A limitation of this preliminary analysis is that our estimates do not capture all the statistical uncertainty involved. The analytical framework used here is newly developed and it will take time before we can incorporate all sources of uncertainty in a statistically rigorous manner. The estimates reported here are preliminary and we focus on reporting results that we believe are robust. We have undertaken sensitivity analyses for several parameters and have compared our estimates of SARS-CoV-2 prevalence with those from more sophisticated model-based approaches. We are undertaking further work to explore the sensitivity of our results to the different ways in which UK-specific subtrees (lineages) are identified within the global SARS-CoV-2 phylogeny. Our estimates of the number of infectious individuals in each country are naïve and could be improved. For example, we assume that the probability of a traveller from country X being infectious is the same as that of a member of the general population of country X on the same day. This may be unrealistic when prevalence and rate of inbound travel vary among regions in a country. Our estimates of international rail passenger numbers are more uncertain than those for air and sea travel. The EII represents the varying likelihood of the introduction of infections into the UK but does not model the probability that an infectious arrival will initiate a local transmission lineage. Further work is needed to understand what factors might affect this probability of establishment. We intend to explore further how the number and size of UK transmission lineages observed in our sample relates to the actual number and size of transmission lineages in the general population.
We thank all partners of and contributors to the COG-UK consortium, who are listed at https://www.cogconsortium.uk/about/. We acknowledge support from the Oxford Martin School. We thank Prof Christopher Dye for helpful comments and feedback. We thank Alexander Watts, Kamran Khan and Isaac Bogoch for assistance with global aviation statistics. We also acknowledge the important work of SARS-CoV-2 genome data producers globally contributing sequence data to the GISAID database.

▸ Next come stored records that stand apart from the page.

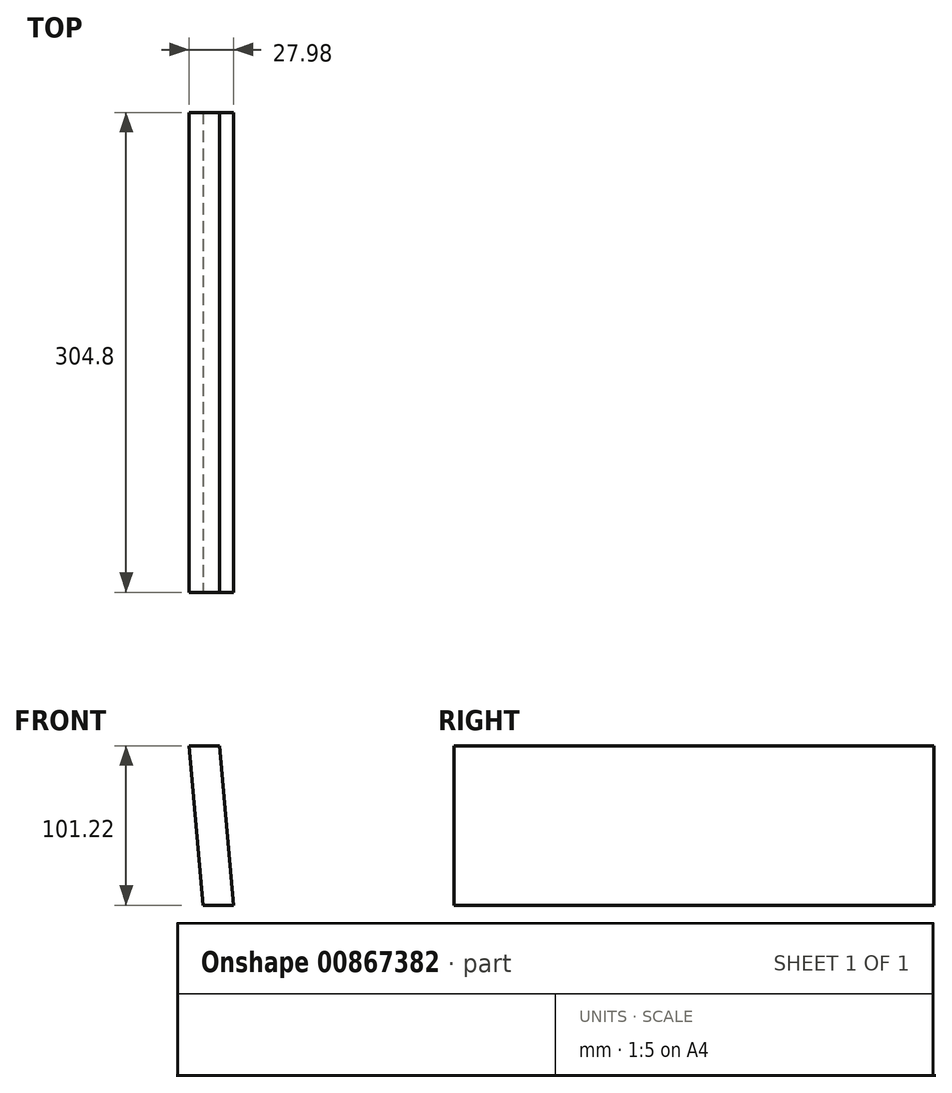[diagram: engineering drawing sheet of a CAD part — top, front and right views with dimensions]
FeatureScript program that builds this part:
annotation { "Feature Type Name" : "Feature", "Feature Type Description" : "" }
export const myFeature = defineFeature(function(context is Context, id is Id, definition is map)
    precondition{}
    {
        {
            var Q0;
            Q0=qCreatedBy(makeId("Front.planeOp"),FACE);
            var sketch = newSketch(context, id + "F0", { "sketchPlane" : qUnion([Q0])});
            skLineSegment(sketch, "E0", {"start": v(-14.11, 48.22) * mm, "end": v(-5.26, -53) * mm});
            skLineSegment(sketch, "E1", {"start": v(5.01, 48.22) * mm, "end": v(13.87, -53) * mm});
            skLineSegment(sketch, "E2", {"start": v(-14.11, 48.22) * mm, "end": v(5.01, 48.22) * mm});
            skLineSegment(sketch, "E3", {"start": v(-5.26, -53) * mm, "end": v(13.87, -53) * mm});
            skSolve(sketch);
        }
        {
            var Q0;
            Q0=sQuery(id+"F0.wireOp",EDGE,"E2");
            var Q1;
            Q1=sQuery(id+"F0.wireOp",EDGE,"E0");
            var Q2;
            Q2=sQuery(id+"F0.wireOp",EDGE,"E1");
            var Q3;
            Q3=sQuery(id+"F0.wireOp",EDGE,"E3");
            extrude(context, id + "F1", {"bodyType" : ToolBodyType.SURFACE, "surfaceEntities" : qUnion([Q0, Q1, Q2, Q3]), "depth" : 304.8 * mm, "offsetDistance" : 25.4 * mm});
        }
    });
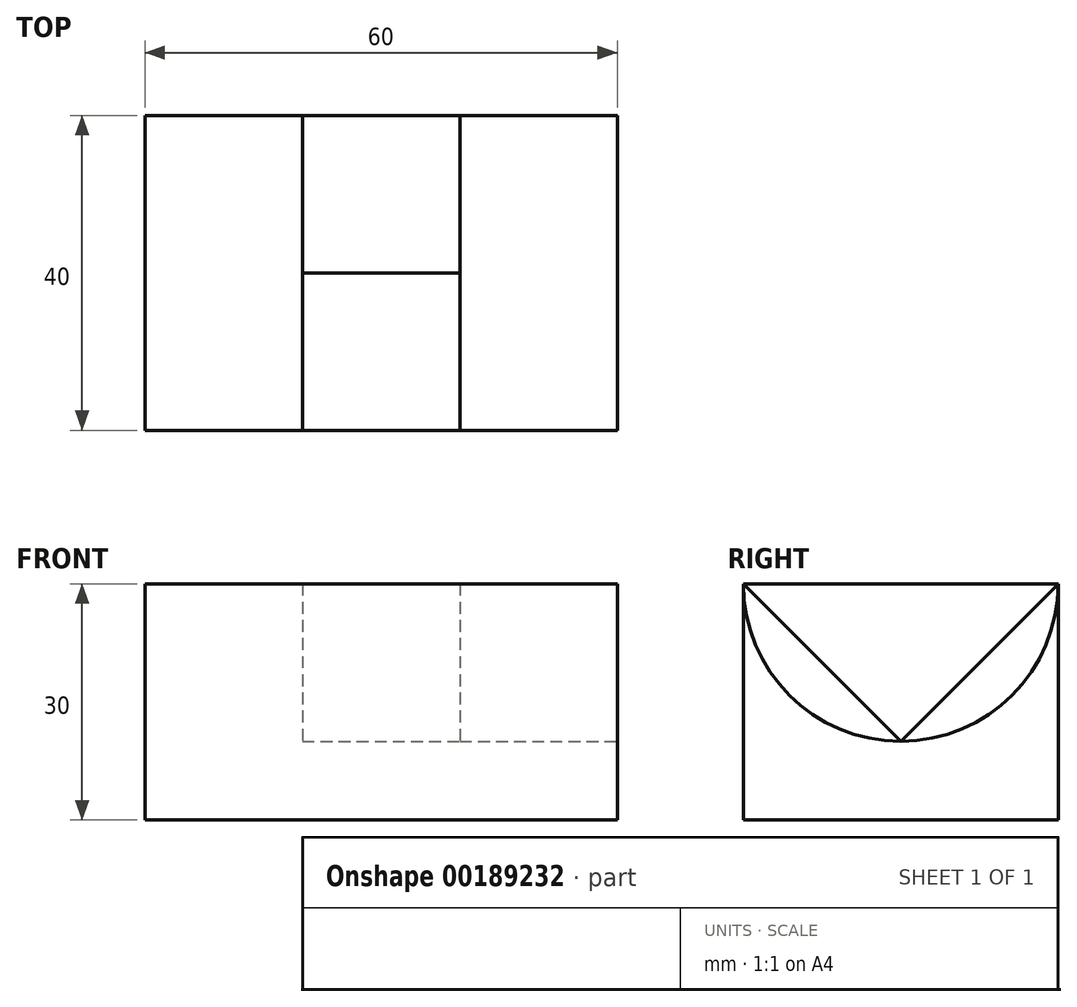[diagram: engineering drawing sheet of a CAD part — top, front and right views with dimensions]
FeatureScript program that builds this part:
annotation { "Feature Type Name" : "Feature", "Feature Type Description" : "" }
export const myFeature = defineFeature(function(context is Context, id is Id, definition is map)
    precondition{}
    {
        {
            var Q0;
            Q0=qCreatedBy(makeId("Top.planeOp"),FACE);
            var sketch = newSketch(context, id + "F0", { "sketchPlane" : qUnion([Q0])});
            skLineSegment(sketch, "E0.bottom", {"start": v(0, 0) * mm, "end": v(60, 0) * mm});
            skLineSegment(sketch, "E0.top", {"start": v(0, 40) * mm, "end": v(60, 40) * mm});
            skLineSegment(sketch, "E0.left", {"start": v(0, 0) * mm, "end": v(0, 40) * mm});
            skLineSegment(sketch, "E0.right", {"start": v(60, 0) * mm, "end": v(60, 40) * mm});
            skSolve(sketch);
        }
        {
            var Q0;
            Q0=makeQuery(id+"F0.imprint","IMPRINT",FACE,{"disambiguationData":[TD([[makeQuery(id+"F0.imprint","IMPRINT",EDGE,{"derivedFrom":sQuery(id+"F0.wireOp",EDGE,"E0.bottom")}),1.0]])]});
            extrude(context, id + "F1", {"entities" : qUnion([Q0]), "depth" : 30 * mm});
        }
        {
            var Q0;
            Q0=makeQuery(id+"F1.opExtrude","SWEPT_FACE",FACE,{"disambiguationData":[OSD([sQuery(id+"F0.wireOp",EDGE,"E0.right")])]});
            var sketch = newSketch(context, id + "F2", { "sketchPlane" : qUnion([Q0])});
            skArc(sketch, "E1", {"start": v(0, 30) * mm, "mid": v(20, 10) * mm, "end": v(40, 30) * mm});
            skSolve(sketch);
        }
        {
            var Q0;
            Q0=makeQuery(id+"F2.imprint","IMPRINT",FACE,{"disambiguationData":[TD([[makeQuery(id+"F2.imprint","IMPRINT",EDGE,{"derivedFrom":sQuery(id+"F2.wireOp",EDGE,"E1")}),1.0]])]});
            extrude(context, id + "F3", {"entities" : qUnion([Q0]), "operationType" : NewBodyOperationType.REMOVE, "oppositeDirection" : true, "depth" : 20 * mm});
        }
        {
            var Q0;
            Q0=makeQuery(id+"F3.boolean.opBoolean","COPY",FACE,{"derivedFrom":makeQuery(id+"F3.opExtrude","CAP_FACE",FACE,{"disambiguationData":[OSD([sQuery(id+"F0.wireOp",EDGE,"E0.right"),sQuery(id+"F2.wireOp",EDGE,"E1")])],"isStart":false})});
            var sketch = newSketch(context, id + "F4", { "sketchPlane" : qUnion([Q0])});
            skLineSegment(sketch, "E2", {"start": v(0, 30) * mm, "end": v(20, 10) * mm});
            skLineSegment(sketch, "E3", {"start": v(20, 10) * mm, "end": v(40, 30) * mm});
            skPoint(sketch, "E4.0", {"position": v(20, 30) * mm});
            skLineSegment(sketch, "E5.0", {"start": v(0, 30) * mm, "end": v(40, 30) * mm});
            skSolve(sketch);
        }
        {
            var Q0;
            Q0=makeQuery(id+"F4.imprint","IMPRINT",FACE,{"disambiguationData":[TD([[makeQuery(id+"F4.imprint","IMPRINT",EDGE,{"derivedFrom":sQuery(id+"F4.wireOp",EDGE,"E2")}),1.0]])]});
            extrude(context, id + "F5", {"entities" : qUnion([Q0]), "operationType" : NewBodyOperationType.REMOVE, "oppositeDirection" : true, "depth" : 20 * mm});
        }
    });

As the UK’s epidemic grew, it also became an exporter of virus lineages to other countries, e.g. to Iceland.
Identifying UK-specific transmission lineages of SARS-CoV-2 is a complex problem. The estimated number of introduced lineages is likely to be conservative because we have virus genome sequences for only a small fraction of UK infections (perhaps 1-5%), hence many transmission lineages will have gone undetected; larger lineages are more likely to be detected than smaller ones. Furthermore (i) under-sampling of genomes from other countries will result in the mistaken aggregation of separately-introduced UK lineages, reducing the number of detected lineages, and (ii) 42% of UK genomes (n=6954) cannot be allocated to a UK transmission lineage on the basis of virus genetic relatedness (singletons). However, given the rate of SARS-CoV-2 genome evolution and the low fraction of sequenced, some of these singletons are likely to belong to UK transmission lineages (detected or undetected).
Note that these estimates are not based on virus phylogeography (a technique we have used in previous studies). We find that, for many UK transmission lineages, the virus phylogeny is currently not sufficiently informative about likely locations of origin, due to low virus genetic variation relative to rates of international movement, and to variable rates of genome sampling among locations. Further genome sequencing around the world may improve this situation in the future.